*REQUIREMENT A*: According to the data leakage survey article, how many publishers were surveyed?
*REQUIREMENT B*:
Say whether each statement agrees with the data leakage survey article, quoting the words that decide it.
(i) 38% of respondents called data leakage a "very significant" concern.
(ii) The survey was conducted independently, without any paid partnership.
(iii) Third-party cookies make data leakage possible.

*SOURCE EXTRACT*:

──────────

Digiday survey: Why publishers are ready to end the high cost of third-party cookies and data leakage
We recently conducted a publisher survey with Digiday, examining the costly impact of data leakage from third-party cookies. Below is a brief excerpt of the article.
While publishers have been preparing for the deprecation of third-party cookies for years, many continue to rely on them, even as they test alternatives, experiment with their own first-party data offerings and see continued data leakage — which could be costing them revenue.
Data leakage can occur when users traverse the web, leaving a trail of demographic information, purchase history, location data, content consumption history and more signals across the websites they visit. Third-party cookies make data leakage possible by enabling parties who don't have a direct relationship with the user to build audience segments or misappropriate targeting data that the website owner may not have agreed to or known about. This not only negatively impacts user privacy but also harms publishers by allowing ad tech to reuse this data elsewhere without compensating the publisher at all.
The problem is widespread. In a new Digiday and Google Privacy Sandbox survey of 65 publishers, 94% of respondents reported that data leakage (unauthorized disclosure of first-party data on a third-party site) is a significant concern, with 38% saying it is “very significant” and more than half (56%) calling it a “somewhat significant” concern.
For publishers, the widespread, unauthorized disclosure of first-party data on third-party sites creates costly financial, reputational and operational challenges.
The survey was conducted in paid partnership with Digiday and Privacy Sandbox.

──────────

*SUPPLIED MATERIAL*:

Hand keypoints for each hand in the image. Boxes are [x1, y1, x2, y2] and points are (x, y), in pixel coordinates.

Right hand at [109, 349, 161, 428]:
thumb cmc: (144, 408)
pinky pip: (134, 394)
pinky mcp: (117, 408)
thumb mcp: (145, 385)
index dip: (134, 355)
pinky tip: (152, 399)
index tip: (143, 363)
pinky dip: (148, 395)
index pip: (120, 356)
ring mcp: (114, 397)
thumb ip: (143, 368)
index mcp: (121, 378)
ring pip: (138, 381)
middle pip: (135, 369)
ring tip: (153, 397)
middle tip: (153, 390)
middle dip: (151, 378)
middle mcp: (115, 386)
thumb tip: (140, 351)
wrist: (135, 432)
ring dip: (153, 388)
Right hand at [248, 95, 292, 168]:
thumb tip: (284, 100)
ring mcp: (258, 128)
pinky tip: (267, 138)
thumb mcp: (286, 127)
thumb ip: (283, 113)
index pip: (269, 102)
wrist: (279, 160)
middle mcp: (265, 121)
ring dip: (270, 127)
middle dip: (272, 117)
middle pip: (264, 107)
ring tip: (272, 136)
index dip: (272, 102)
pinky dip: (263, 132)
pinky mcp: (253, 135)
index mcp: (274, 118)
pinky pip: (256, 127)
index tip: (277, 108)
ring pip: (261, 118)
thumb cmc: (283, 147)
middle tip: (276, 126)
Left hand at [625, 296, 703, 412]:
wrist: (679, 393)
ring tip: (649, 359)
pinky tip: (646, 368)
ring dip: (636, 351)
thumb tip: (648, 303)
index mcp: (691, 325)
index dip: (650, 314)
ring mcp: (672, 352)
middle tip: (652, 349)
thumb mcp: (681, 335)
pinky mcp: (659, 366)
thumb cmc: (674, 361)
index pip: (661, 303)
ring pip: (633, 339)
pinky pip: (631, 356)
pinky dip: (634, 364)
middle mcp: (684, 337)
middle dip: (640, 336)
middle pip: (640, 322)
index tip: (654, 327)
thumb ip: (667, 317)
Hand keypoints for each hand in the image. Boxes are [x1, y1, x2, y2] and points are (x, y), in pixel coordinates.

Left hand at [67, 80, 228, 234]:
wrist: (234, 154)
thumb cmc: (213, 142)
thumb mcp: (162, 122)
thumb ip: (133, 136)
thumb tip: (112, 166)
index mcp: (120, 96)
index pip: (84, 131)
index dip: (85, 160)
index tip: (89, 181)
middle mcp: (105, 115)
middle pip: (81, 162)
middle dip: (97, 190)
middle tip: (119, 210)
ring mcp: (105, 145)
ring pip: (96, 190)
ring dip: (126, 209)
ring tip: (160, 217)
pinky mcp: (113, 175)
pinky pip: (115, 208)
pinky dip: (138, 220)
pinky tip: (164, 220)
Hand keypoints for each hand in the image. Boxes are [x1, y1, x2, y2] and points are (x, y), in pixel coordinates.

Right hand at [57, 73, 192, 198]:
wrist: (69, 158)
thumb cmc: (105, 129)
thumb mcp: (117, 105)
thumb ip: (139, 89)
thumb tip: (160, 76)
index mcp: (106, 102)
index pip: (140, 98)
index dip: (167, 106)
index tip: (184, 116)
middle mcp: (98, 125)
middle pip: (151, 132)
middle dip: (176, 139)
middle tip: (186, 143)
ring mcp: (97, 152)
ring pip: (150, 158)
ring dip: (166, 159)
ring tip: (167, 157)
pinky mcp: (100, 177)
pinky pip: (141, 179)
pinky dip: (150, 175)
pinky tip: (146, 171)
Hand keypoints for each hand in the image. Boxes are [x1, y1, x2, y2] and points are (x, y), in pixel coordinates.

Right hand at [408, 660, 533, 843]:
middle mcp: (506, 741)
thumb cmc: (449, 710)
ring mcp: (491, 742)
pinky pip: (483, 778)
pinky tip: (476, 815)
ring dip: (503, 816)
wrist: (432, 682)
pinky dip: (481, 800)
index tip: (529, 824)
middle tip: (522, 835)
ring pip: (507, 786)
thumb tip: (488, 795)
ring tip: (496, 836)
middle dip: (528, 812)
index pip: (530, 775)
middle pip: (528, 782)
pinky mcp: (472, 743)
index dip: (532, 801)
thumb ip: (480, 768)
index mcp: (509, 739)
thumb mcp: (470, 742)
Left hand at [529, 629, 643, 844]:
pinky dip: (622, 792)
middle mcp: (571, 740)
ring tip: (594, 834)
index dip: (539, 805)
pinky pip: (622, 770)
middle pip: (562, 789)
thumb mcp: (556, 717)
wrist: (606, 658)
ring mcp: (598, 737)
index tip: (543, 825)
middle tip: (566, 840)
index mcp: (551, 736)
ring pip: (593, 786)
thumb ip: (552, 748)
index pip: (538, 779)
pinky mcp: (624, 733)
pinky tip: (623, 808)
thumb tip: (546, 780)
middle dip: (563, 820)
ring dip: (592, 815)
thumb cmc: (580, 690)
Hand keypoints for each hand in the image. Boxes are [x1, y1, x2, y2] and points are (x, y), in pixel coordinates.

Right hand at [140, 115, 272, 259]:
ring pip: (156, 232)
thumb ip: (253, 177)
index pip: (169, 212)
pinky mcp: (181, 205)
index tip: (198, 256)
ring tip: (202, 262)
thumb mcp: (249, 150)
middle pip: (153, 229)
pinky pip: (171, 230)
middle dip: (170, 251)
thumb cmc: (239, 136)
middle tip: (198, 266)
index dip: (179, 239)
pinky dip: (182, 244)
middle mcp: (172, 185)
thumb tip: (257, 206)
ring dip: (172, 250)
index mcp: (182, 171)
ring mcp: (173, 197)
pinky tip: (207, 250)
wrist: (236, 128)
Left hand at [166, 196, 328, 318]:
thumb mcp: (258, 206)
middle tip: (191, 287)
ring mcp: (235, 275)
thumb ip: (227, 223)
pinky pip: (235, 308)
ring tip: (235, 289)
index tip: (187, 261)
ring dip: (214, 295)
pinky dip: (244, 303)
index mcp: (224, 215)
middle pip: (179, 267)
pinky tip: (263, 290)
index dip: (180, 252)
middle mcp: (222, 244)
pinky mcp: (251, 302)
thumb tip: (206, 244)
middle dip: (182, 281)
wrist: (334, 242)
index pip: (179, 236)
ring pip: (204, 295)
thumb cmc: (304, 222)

──────────

*TASK RESPONSE A*: 65 publishers.

*TASK RESPONSE B*:
(i) Yes: "with 38% saying it is “very significant”"
(ii) No: "The survey was conducted in paid partnership with Digiday and Privacy Sandbox."
(iii) Yes: "Third-party cookies make data leakage possible"